Friday, May 27, 2011

Ronnie Foster, Two Headed Freap.


“Take away love and our earth is a tomb.”


- Robert Browning, regarding my emotional ties to apt. 680's record collection.




“Starin at your domepiece very strong.”


(that's what me and Ronnie are doing here, in tandem)




Name: Ronnie Foster, Two Headed Freap (Blue Note, 1972).


Is this title acceptable? No, because I don’t get it. I mean, really. What in the hell?

“Fusion,” an unacceptable musical term, surfaces whenever I do a post about a '60s/'70s jazz record because if it was at all popular in its day, it'll be categorized as fusion jazz by Amazon and/or Oliver Wang. Stay away from fusion when it comes to restaurant food and when it comes to music in general, that's my advice - unless it's 2005 and you're in the Gobi Tent and Z-Trip's doing that Outkast x Tool thing he used to do, everyone screaming and happy in their sweaty skin. Thick-basslined songs with southernplayalistic MCs laid on top will change the world! was the entire audience's one collective thought that glorious night. We were synched-up, linked-up, and ready to impeach the president. ANYWAY, Two Headed Freap is a bad title. You know what a good title is? Damn Right I Am Somebody. Everybody Loves the Sunshine. In the Court of the Crimson King. An Arrow Through the Bitch. Rust Never Sleeps. Maggot Brain. Supreme Clientele (sentimental pick). Teflon Don. HAR. J/K.

+ + + + + + +

What the exercise asks – Transcribe the post on Ronnie Foster's Two Headed Freap from "Ronnie Foster, Two Headed Freap." up to and including "680's record collection.". The rows that come after this have no role in the exercise.

Records drawn from a data collection –
+ + + + + + +

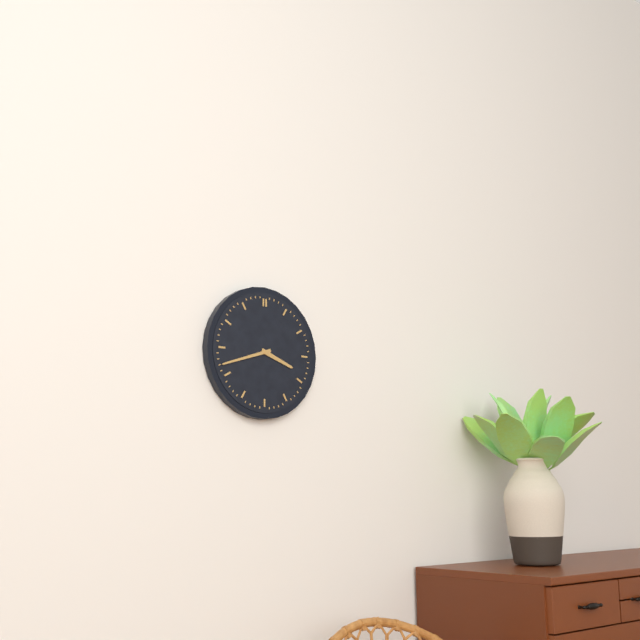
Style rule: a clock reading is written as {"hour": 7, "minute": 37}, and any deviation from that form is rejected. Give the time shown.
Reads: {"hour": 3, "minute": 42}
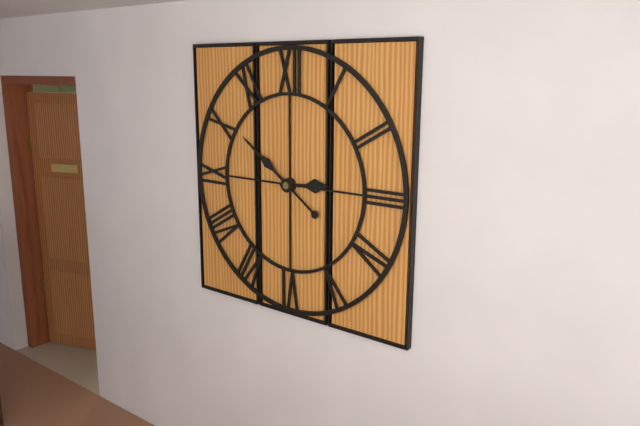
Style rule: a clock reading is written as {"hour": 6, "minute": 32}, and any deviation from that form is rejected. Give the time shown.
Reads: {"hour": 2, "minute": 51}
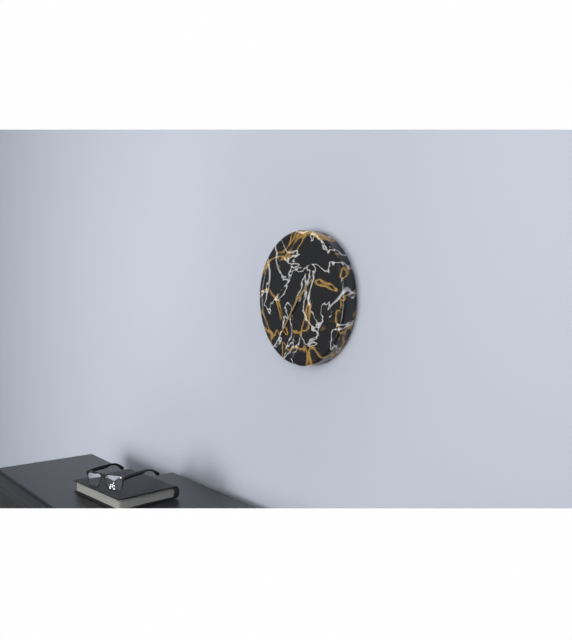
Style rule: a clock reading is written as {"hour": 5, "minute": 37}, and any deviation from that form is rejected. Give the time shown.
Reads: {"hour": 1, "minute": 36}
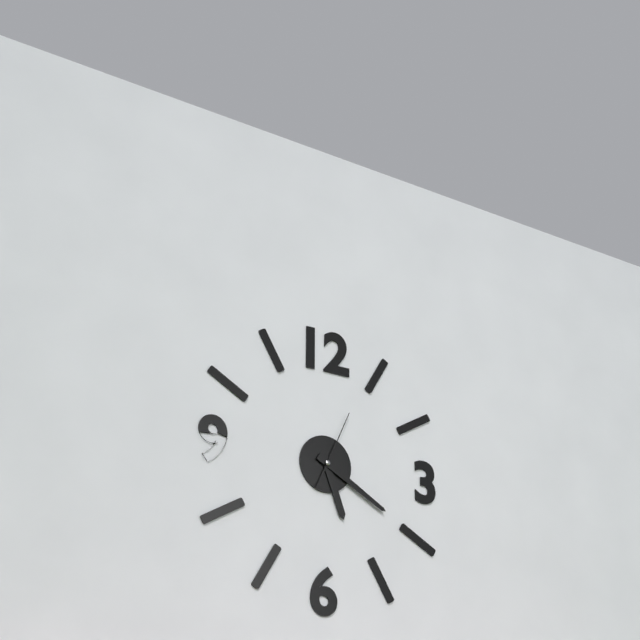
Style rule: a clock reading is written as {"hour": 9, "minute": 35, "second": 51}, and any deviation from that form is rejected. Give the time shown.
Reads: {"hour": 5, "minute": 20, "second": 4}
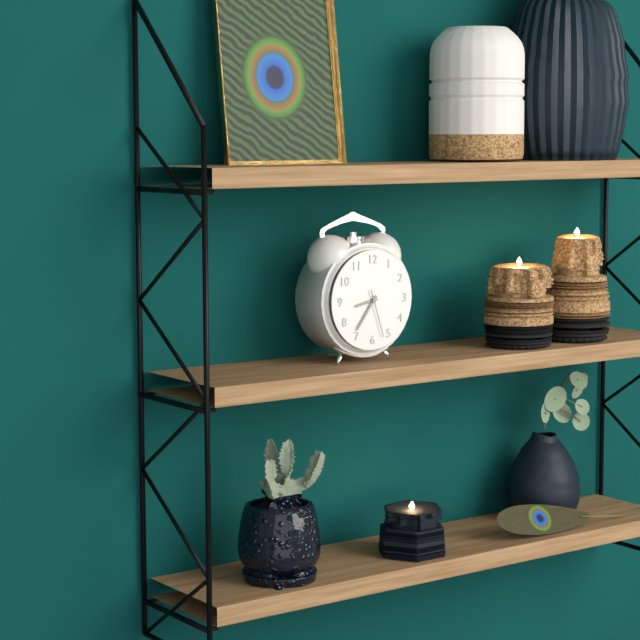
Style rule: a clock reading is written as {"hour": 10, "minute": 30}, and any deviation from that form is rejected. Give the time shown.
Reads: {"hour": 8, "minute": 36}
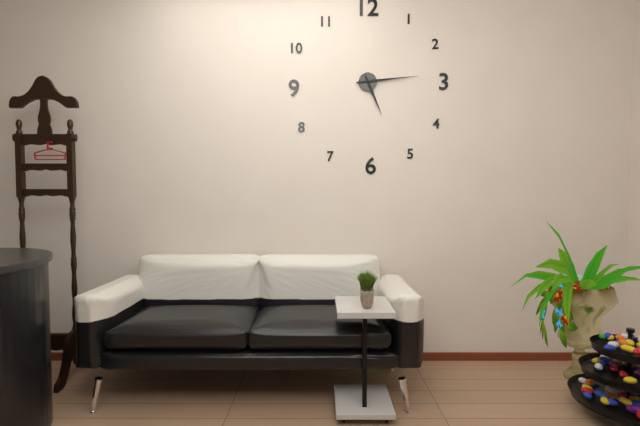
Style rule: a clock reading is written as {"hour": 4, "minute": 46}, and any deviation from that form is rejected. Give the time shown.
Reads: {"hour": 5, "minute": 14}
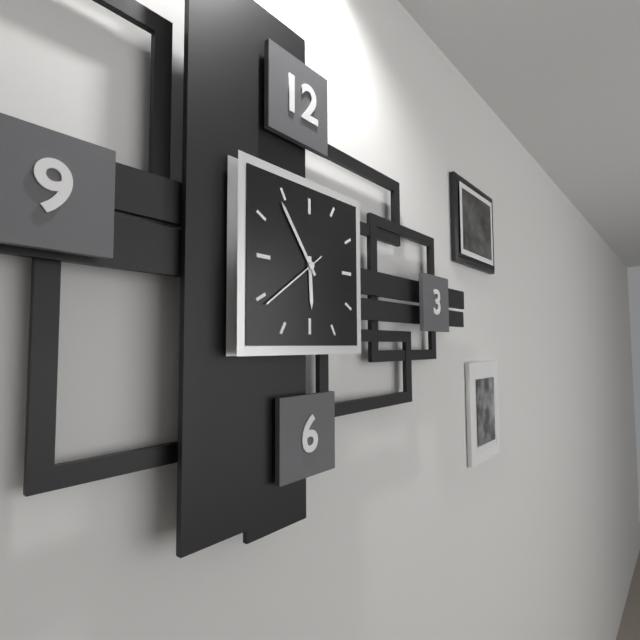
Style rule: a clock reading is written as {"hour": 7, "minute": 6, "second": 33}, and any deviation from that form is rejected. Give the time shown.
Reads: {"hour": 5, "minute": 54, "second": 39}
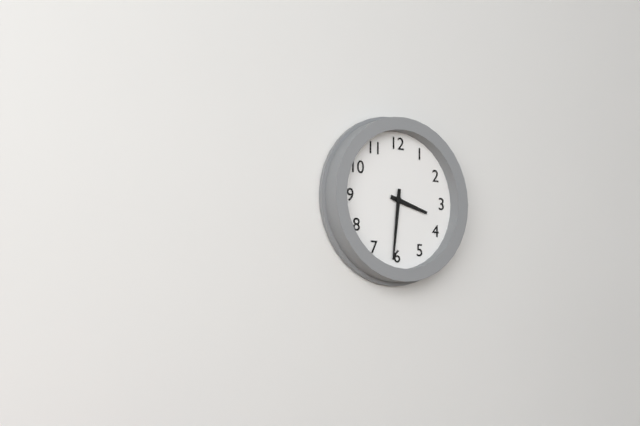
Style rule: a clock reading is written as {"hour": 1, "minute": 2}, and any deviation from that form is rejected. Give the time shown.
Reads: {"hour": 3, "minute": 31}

+ + + + + + +

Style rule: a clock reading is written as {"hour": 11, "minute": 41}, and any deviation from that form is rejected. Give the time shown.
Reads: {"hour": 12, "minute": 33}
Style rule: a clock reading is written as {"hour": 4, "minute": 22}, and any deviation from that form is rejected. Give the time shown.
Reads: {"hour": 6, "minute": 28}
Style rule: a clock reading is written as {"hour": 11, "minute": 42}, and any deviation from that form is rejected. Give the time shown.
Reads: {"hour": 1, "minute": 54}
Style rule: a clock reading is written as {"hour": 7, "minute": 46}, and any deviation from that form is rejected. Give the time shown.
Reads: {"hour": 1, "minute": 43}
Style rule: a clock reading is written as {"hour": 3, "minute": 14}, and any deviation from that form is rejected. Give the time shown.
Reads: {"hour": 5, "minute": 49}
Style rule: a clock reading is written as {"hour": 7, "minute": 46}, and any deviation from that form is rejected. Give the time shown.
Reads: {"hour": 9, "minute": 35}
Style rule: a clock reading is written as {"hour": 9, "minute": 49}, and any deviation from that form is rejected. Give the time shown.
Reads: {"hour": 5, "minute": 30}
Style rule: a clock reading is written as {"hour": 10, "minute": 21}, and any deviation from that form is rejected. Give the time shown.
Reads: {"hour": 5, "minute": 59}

+ + + + + + +

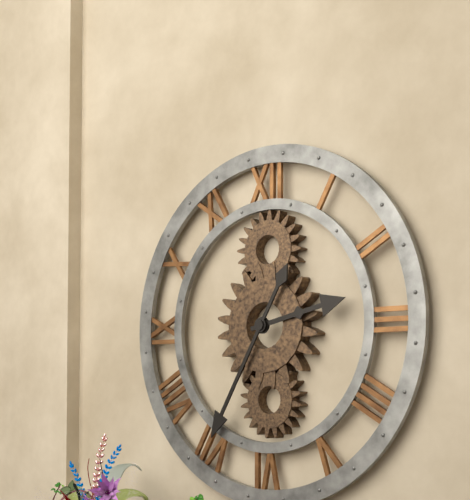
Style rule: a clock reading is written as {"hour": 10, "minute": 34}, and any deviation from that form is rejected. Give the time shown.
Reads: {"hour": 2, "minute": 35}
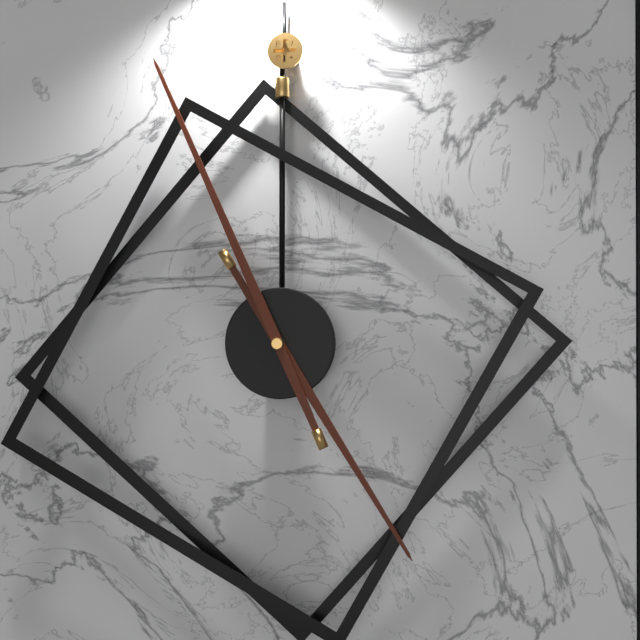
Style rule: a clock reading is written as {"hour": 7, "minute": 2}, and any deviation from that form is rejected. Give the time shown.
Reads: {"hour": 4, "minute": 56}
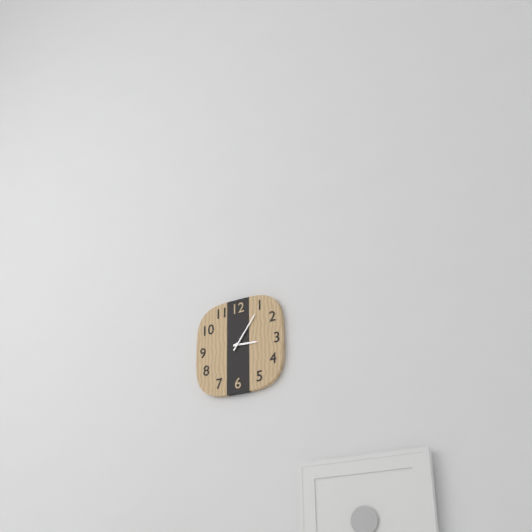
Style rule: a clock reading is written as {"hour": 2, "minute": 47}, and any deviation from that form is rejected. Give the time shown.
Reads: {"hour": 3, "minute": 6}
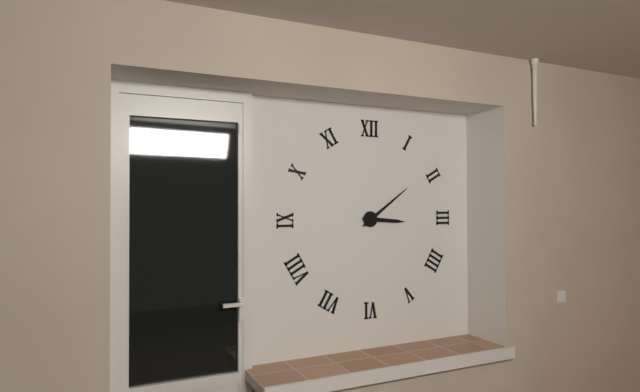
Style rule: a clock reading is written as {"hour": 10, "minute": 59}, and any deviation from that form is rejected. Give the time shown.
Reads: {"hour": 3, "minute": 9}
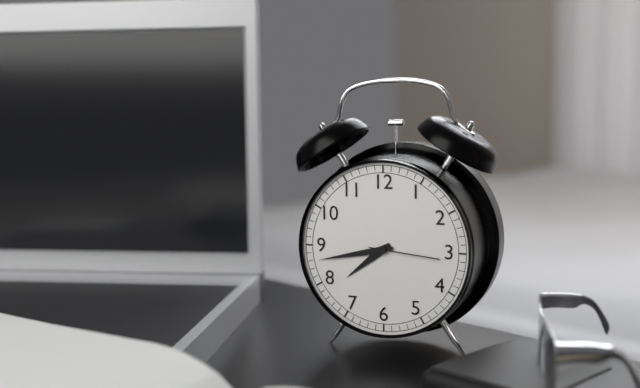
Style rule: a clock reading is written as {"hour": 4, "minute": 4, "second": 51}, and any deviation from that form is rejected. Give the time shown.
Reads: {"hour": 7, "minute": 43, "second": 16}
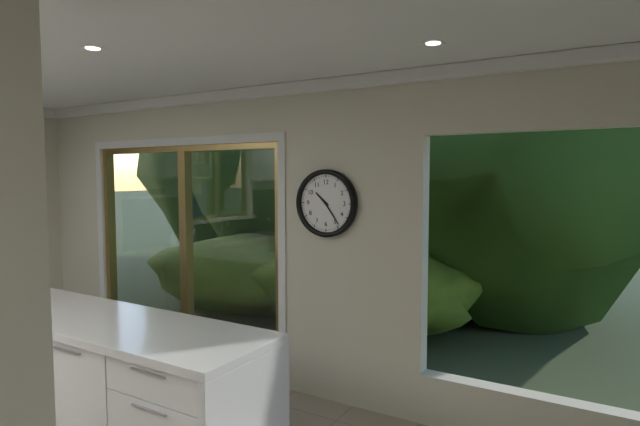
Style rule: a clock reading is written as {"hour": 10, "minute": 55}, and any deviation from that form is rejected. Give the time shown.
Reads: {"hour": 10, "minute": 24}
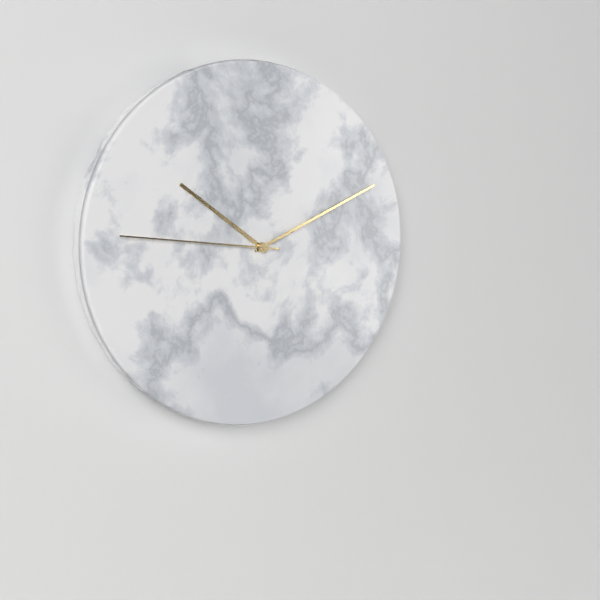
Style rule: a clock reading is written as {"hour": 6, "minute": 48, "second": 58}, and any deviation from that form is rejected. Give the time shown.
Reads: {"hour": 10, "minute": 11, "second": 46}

+ + + + + + +

Result below –
Ronnie Foster, Two Headed Freap.


“Take away love and our earth is a tomb.”


- Robert Browning, regarding my emotional ties to apt. 680's record collection.